Cornelius B. Campbell was born on October 4, 1818, in Henniker, New Hampshire, to Hezekiah and Rebecca Campbell. His father was a shoemaker. He attended school in Vermont before enrolling at the Oneida Institute in Whitesboro, New York. By the late 1840s, he was working as a Congregational minister.
He moved to Low Moor, Iowa, in the 1850s, and he married Phebe Thomas. By 1860, they owned $750 of real estate and $1,400 of personal property. According to an early biographer, they “made their home one of the stations on the Underground Railroad, receiving, secreting and forwarding fugitive slaves along the line.” He worked closely with fellow conductor George W. Weston, and he helped raise Weston’s two children after Weston and his wife died. He supported the Union war effort, declaring in June 1863 that "'God & Liberty' will triumph & I begin to think sooner than most expect, Copperheadism must go in under."

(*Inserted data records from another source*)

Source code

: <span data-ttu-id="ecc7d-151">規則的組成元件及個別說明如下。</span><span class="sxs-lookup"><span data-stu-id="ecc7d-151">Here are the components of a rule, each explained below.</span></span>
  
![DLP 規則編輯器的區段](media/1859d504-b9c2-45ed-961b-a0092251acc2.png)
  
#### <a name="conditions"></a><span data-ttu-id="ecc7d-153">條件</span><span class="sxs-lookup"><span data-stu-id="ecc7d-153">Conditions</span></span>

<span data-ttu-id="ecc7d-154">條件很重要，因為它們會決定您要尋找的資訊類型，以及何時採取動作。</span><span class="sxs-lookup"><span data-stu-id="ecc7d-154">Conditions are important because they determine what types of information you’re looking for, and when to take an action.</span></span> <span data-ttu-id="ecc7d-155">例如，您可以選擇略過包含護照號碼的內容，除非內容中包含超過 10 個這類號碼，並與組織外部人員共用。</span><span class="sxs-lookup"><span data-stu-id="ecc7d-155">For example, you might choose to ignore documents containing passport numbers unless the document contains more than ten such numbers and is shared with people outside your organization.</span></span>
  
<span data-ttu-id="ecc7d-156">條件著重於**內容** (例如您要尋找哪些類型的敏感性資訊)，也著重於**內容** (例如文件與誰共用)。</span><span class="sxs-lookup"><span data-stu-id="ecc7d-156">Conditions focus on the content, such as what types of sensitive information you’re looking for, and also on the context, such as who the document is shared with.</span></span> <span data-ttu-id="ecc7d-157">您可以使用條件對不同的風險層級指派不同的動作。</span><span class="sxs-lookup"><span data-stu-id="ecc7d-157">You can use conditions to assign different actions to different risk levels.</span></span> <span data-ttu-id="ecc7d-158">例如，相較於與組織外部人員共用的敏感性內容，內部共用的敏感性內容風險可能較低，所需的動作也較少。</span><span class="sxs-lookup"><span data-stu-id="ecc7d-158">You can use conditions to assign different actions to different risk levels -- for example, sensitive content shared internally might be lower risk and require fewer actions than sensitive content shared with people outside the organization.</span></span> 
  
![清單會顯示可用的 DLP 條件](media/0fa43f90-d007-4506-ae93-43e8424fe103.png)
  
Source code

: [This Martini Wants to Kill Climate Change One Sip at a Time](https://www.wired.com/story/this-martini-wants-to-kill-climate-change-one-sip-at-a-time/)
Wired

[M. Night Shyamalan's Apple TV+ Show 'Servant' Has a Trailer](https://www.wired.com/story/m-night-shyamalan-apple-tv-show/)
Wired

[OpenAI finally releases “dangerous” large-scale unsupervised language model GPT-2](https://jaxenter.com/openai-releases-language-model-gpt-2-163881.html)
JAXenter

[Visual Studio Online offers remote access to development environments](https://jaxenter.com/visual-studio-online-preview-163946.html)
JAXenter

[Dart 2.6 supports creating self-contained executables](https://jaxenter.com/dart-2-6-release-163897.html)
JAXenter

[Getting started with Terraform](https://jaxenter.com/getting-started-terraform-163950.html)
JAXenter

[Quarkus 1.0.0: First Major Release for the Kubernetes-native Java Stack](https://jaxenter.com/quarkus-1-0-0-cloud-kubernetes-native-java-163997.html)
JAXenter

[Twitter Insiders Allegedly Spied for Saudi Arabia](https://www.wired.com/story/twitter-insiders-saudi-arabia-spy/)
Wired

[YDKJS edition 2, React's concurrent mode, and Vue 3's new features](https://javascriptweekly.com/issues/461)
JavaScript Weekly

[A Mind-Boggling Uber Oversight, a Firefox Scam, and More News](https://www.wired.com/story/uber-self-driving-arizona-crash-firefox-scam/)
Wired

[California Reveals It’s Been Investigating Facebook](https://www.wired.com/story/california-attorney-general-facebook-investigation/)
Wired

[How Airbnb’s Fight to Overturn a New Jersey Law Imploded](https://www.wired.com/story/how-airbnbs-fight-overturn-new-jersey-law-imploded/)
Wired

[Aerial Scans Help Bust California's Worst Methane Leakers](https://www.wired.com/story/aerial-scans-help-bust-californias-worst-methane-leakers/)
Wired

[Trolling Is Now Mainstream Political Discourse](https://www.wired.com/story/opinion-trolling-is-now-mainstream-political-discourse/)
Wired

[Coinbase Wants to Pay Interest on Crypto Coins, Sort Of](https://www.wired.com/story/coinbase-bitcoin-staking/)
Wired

The family moved to Vineland, New Jersey, in the 1860s, and by 1870, he owned $6,000 of real estate and $500 of personal property. He became a prominent member of the community, and he served as president of the Vineland Historical and Antiquarian Society. He also served as secretary of the local Agricultural and Horticultural Society and secretary of the local Industrial College.
He supported the women’s rights movement, and he helped organize the New Jersey State Woman Suffrage Association. At its first meeting in 1867, he declared that “the friends of woman suffrage should vote for no candidate for civil office who will not publicly pledge himself to be practically in favor of the enfranchisement of woman.” He died on May 6, 1889, in Landis, New Jersey.